Affirmer son indépendance
Qui dit écart, dit aussi singularité de l’emplacement et possibilité de bien identifier l’objet. « Le privilège théorique du clitoris par rapport à d’autres parties de la vulve et à la vulve elle-même, sa fétichisation métonymique (la partie pour le tout), s’expliquent par le fait qu’il symbolise l’indépendance du plaisir », glisse Catherine Malabou. Elle se réfère notamment aux écrits de Carla Lonzi, figure du féminisme italien des années 1970 à qui l’on doit, entre autres, La Femme vaginale et la Femme clitoridienne. Pour Lonzi, jouir sans pénétration vaginale, par la seule excitation du clitoris, permet d’accéder à une nouvelle connaissance de soi. Être clitoridienne signifie « penser à la première personne ». La femme s’autonomise grâce à la masturbation clitoridienne et accède à des pans de son être jusqu’alors ignorés d’elle. Elle peut alors comprendre « comment on forme sa tête et comment on la perd ». À l’époque, rappelle Catherine Malabou, cette affirmation de soi fait presque office de « coming-out », tant la pénétration vaginale par un sexe masculin semble indépassable. L’autrice du Plaisir effacécommente : « L’affirmation de la femme clitoridienne est le point de départ d’un nouveau type de devenir-sujet. » Clito, ergo sum.

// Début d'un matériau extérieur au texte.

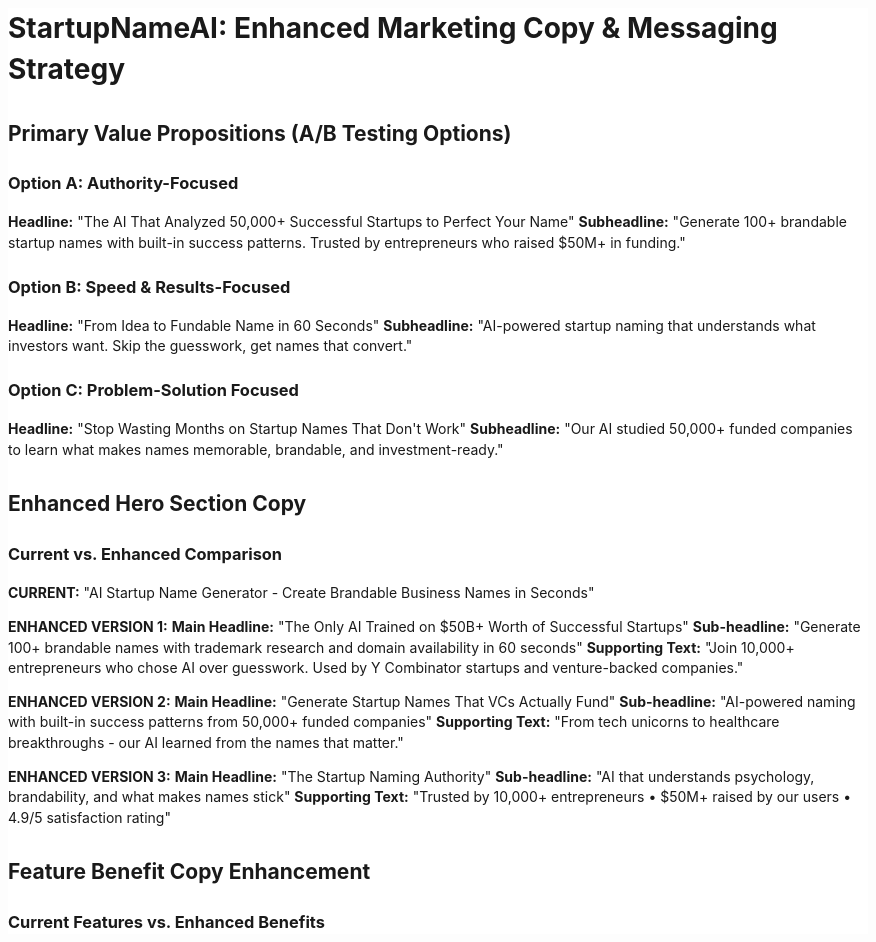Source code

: # StartupNameAI: Enhanced Marketing Copy & Messaging Strategy

## Primary Value Propositions (A/B Testing Options)

### Option A: Authority-Focused
**Headline:** "The AI That Analyzed 50,000+ Successful Startups to Perfect Your Name"
**Subheadline:** "Generate 100+ brandable startup names with built-in success patterns. Trusted by entrepreneurs who raised $50M+ in funding."

### Option B: Speed & Results-Focused  
**Headline:** "From Idea to Fundable Name in 60 Seconds"
**Subheadline:** "AI-powered startup naming that understands what investors want. Skip the guesswork, get names that convert."

### Option C: Problem-Solution Focused
**Headline:** "Stop Wasting Months on Startup Names That Don't Work"
**Subheadline:** "Our AI studied 50,000+ funded companies to learn what makes names memorable, brandable, and investment-ready."

## Enhanced Hero Section Copy

### Current vs. Enhanced Comparison

**CURRENT:**
"AI Startup Name Generator - Create Brandable Business Names in Seconds"

**ENHANCED VERSION 1:**
**Main Headline:** "The Only AI Trained on $50B+ Worth of Successful Startups"
**Sub-headline:** "Generate 100+ brandable names with trademark research and domain availability in 60 seconds"
**Supporting Text:** "Join 10,000+ entrepreneurs who chose AI over guesswork. Used by Y Combinator startups and venture-backed companies."

**ENHANCED VERSION 2:**
**Main Headline:** "Generate Startup Names That VCs Actually Fund"
**Sub-headline:** "AI-powered naming with built-in success patterns from 50,000+ funded companies"
**Supporting Text:** "From tech unicorns to healthcare breakthroughs - our AI learned from the names that matter."

**ENHANCED VERSION 3:**
**Main Headline:** "The Startup Naming Authority"
**Sub-headline:** "AI that understands psychology, brandability, and what makes names stick"
**Supporting Text:** "Trusted by 10,000+ entrepreneurs • $50M+ raised by our users • 4.9/5 satisfaction rating"

## Feature Benefit Copy Enhancement

### Current Features vs. Enhanced Benefits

« Le clitoris est anarchiste »
Le sujet qui naît ainsi de la découverte jouissive de son propre corps, ne saurait être docile. « Le clitoris est rapport au pouvoir mais pas rapport de pouvoir. Le clitoris est anarchiste », insiste Catherine Malabou. De cette liberté aussi, surgissent d’amples débats sur le rapport entre le clitoris et le genre féminin, que la philosophe aborde sans pudeur. Soucieuse de ne pas effacer les hommes transgenres de son ouvrage, la philosophe établit une distinction entre « la femme » et « le féminin ». Le clitoris « rend sensible l’excès du féminin sur la femme ». Même si l’on abandonne le corps de femme dans lequel on est né, comme le philosophe Paul B. Preciado, le féminin perdure tel un « fantôme », sous forme de souvenir, de trauma ou de deuil. « Même s’il n’est pas nécessaire qu’il soit celui d’une femme, le clitoris reste la place énigmatique du féminin. Ce qui veut dire qu’il n’a pas encore trouvé sa place », note Catherine Malabou. N’est-ce pas précisément parce qu’il ne se laisse jamais entièrement découvrir que le clitoris se révèle aussi précieux ?
Le Plaisir effacé. Clitoris et pensée (144 p., 16 € et 11,99 € en version numérique), de Catherine Malabou, est paru aux Éditions Bibliothèque Rivages. Il est disponible en version « papier » et numérique.